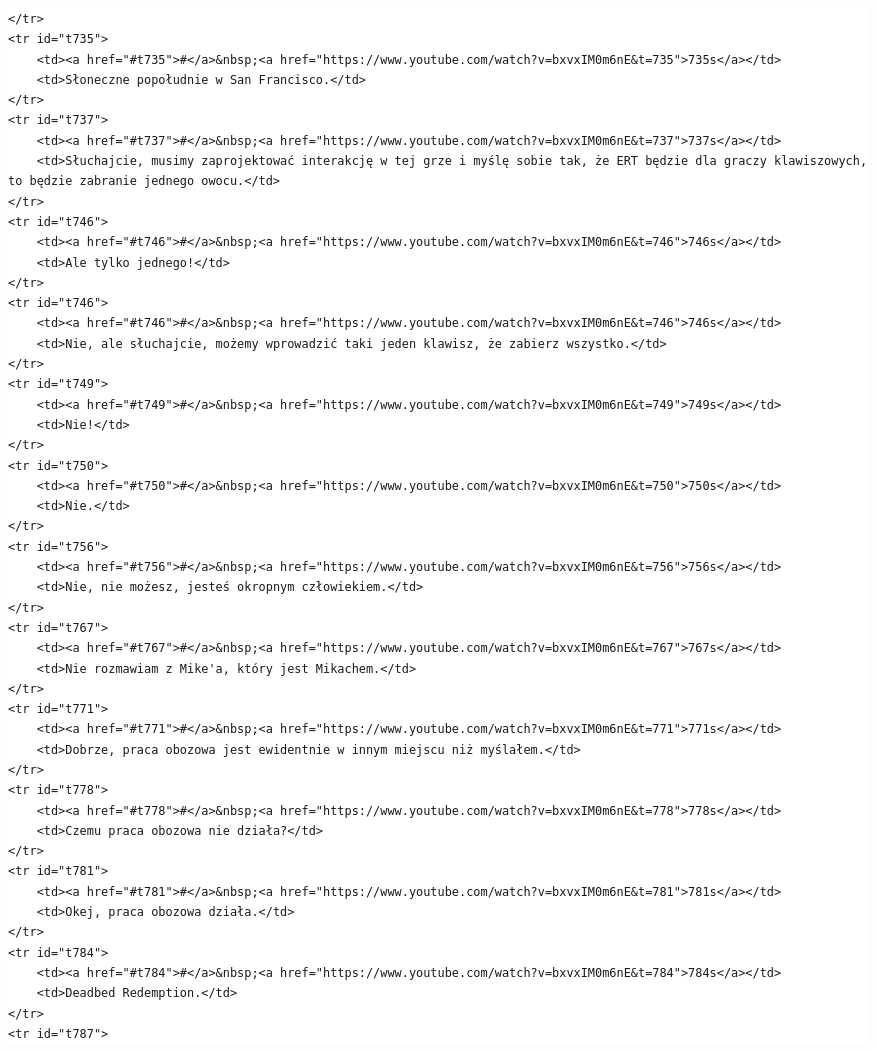     </tr>
    <tr id="t735">
        <td><a href="#t735">#</a>&nbsp;<a href="https://www.youtube.com/watch?v=bxvxIM0m6nE&t=735">735s</a></td>
        <td>Słoneczne popołudnie w San Francisco.</td>
    </tr>
    <tr id="t737">
        <td><a href="#t737">#</a>&nbsp;<a href="https://www.youtube.com/watch?v=bxvxIM0m6nE&t=737">737s</a></td>
        <td>Słuchajcie, musimy zaprojektować interakcję w tej grze i myślę sobie tak, że ERT będzie dla graczy klawiszowych, to będzie zabranie jednego owocu.</td>
    </tr>
    <tr id="t746">
        <td><a href="#t746">#</a>&nbsp;<a href="https://www.youtube.com/watch?v=bxvxIM0m6nE&t=746">746s</a></td>
        <td>Ale tylko jednego!</td>
    </tr>
    <tr id="t746">
        <td><a href="#t746">#</a>&nbsp;<a href="https://www.youtube.com/watch?v=bxvxIM0m6nE&t=746">746s</a></td>
        <td>Nie, ale słuchajcie, możemy wprowadzić taki jeden klawisz, że zabierz wszystko.</td>
    </tr>
    <tr id="t749">
        <td><a href="#t749">#</a>&nbsp;<a href="https://www.youtube.com/watch?v=bxvxIM0m6nE&t=749">749s</a></td>
        <td>Nie!</td>
    </tr>
    <tr id="t750">
        <td><a href="#t750">#</a>&nbsp;<a href="https://www.youtube.com/watch?v=bxvxIM0m6nE&t=750">750s</a></td>
        <td>Nie.</td>
    </tr>
    <tr id="t756">
        <td><a href="#t756">#</a>&nbsp;<a href="https://www.youtube.com/watch?v=bxvxIM0m6nE&t=756">756s</a></td>
        <td>Nie, nie możesz, jesteś okropnym człowiekiem.</td>
    </tr>
    <tr id="t767">
        <td><a href="#t767">#</a>&nbsp;<a href="https://www.youtube.com/watch?v=bxvxIM0m6nE&t=767">767s</a></td>
        <td>Nie rozmawiam z Mike'a, który jest Mikachem.</td>
    </tr>
    <tr id="t771">
        <td><a href="#t771">#</a>&nbsp;<a href="https://www.youtube.com/watch?v=bxvxIM0m6nE&t=771">771s</a></td>
        <td>Dobrze, praca obozowa jest ewidentnie w innym miejscu niż myślałem.</td>
    </tr>
    <tr id="t778">
        <td><a href="#t778">#</a>&nbsp;<a href="https://www.youtube.com/watch?v=bxvxIM0m6nE&t=778">778s</a></td>
        <td>Czemu praca obozowa nie działa?</td>
    </tr>
    <tr id="t781">
        <td><a href="#t781">#</a>&nbsp;<a href="https://www.youtube.com/watch?v=bxvxIM0m6nE&t=781">781s</a></td>
        <td>Okej, praca obozowa działa.</td>
    </tr>
    <tr id="t784">
        <td><a href="#t784">#</a>&nbsp;<a href="https://www.youtube.com/watch?v=bxvxIM0m6nE&t=784">784s</a></td>
        <td>Deadbed Redemption.</td>
    </tr>
    <tr id="t787">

+++

WHAT YOU SHOULD DO: Where does "działa" appear in the listing? Show every line that has it.

RESPONSE BOX:
        <td>Czemu praca obozowa nie działa?</td>
        <td>Okej, praca obozowa działa.</td>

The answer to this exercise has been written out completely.